Days ahead of an Organization of Petroleum Exporting Countries (OPEC) meeting expected to cap oil output, Saudi Arabia revealed an increasingly dire need for a price hike of its top export.

Riyadh’s net foreign reserve assets, the foreign currencies a central bank keeps and uses to pay back debts to other countries, fell 2 percent between September and October, to the equivalent of $543.8 billion from $554.7 billion, according to monthly data from the nation’s Monetary Agency. That’s a 16 percent decline from October 2015, when reserves stood at $647.9 billion.

The Gulf state, where nearly 39 percent of gross domestic product relies on oil, has seen its reserves dwindle in stride with falling oil prices over the past two years after peaking at $745.7 billion in mid-2014—right around the time Brent crude, an international benchmark, began to tank from more than $110 per barrel toward today’s less than $50.

Saudi Arabia’s reserves, among the world’s largest in dollar value, contain mostly U.S. dollars and American government bonds, according to Reuters. That’s due in part to Riyadh serving as the second largest oil source for the U.S., with 11 percent of American petroleum imports coming from the kingdom’s state oil company, Saudi Aramco, which is the world’s largest and pays the government 93 percent of its revenue.

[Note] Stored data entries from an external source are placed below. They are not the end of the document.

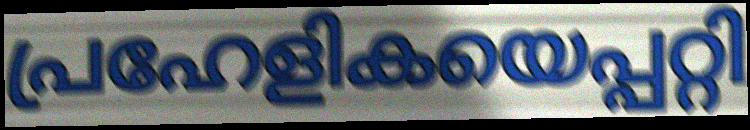
പ്രഹേളികയെപ്പറ്റി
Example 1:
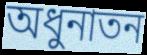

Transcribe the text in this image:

অধুনাতন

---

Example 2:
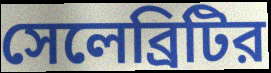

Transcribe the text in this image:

সেলেব্রিটির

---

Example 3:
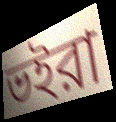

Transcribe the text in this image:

ভইরা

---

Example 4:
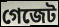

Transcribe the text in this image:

গেজেট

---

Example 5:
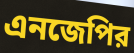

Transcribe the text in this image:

এনজেপির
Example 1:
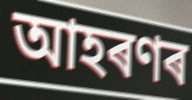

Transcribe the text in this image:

আহৰণৰ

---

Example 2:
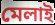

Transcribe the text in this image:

মেলাই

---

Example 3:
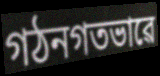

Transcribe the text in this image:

গঠনগতভাৱে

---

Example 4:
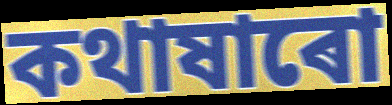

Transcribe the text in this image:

কথাষাৰো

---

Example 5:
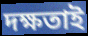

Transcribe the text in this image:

দক্ষতাই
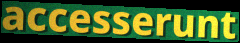
accesserunt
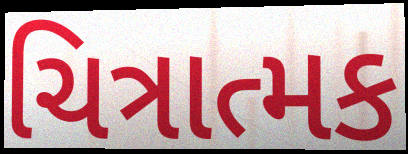
ચિત્રાત્મક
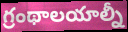
గ్రంథాలయాల్నీ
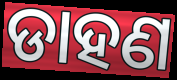
ଡାହଣ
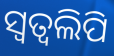
ସ୍ଵତ୍ଵଲିପି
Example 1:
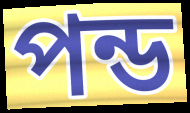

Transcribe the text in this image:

পন্ড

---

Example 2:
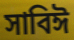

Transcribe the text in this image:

সাবিঈ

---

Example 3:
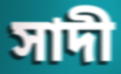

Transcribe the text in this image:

সাদী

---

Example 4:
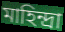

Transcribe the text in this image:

মাহিন্দ্রা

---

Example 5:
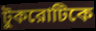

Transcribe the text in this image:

টুকরোটিকে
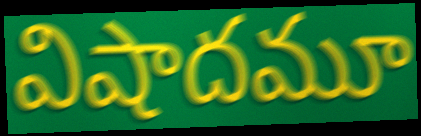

If OPEC decides to cut oil production by more than 1.2 million barrels per day, or between 4 and 4.5 percent, at its meeting in Vienna on Wednesday, Saudi Arabia’s top commodity could receive a modest price boost. But reports that Iran appeared to be backing out of the cartel’s collusion on Tuesday signaled that the group may not reach its goal of an output cap on Wednesday.

“We will leave the level of production we decided on in Algeria,” Iranian oil minister Bijan Zangeneh told reporters on Tuesday, referring to output levels agreed upon at a previous OPEC meeting, Reuters reported.

Zangeneh’s comments marked a reverse from his statement last week when he said it was “highly probable” that OPEC leaders would reach an agreement in Vienna and that the cartel would aim for oil prices of between $55 and $60 per barrel, up from today’s $45.56.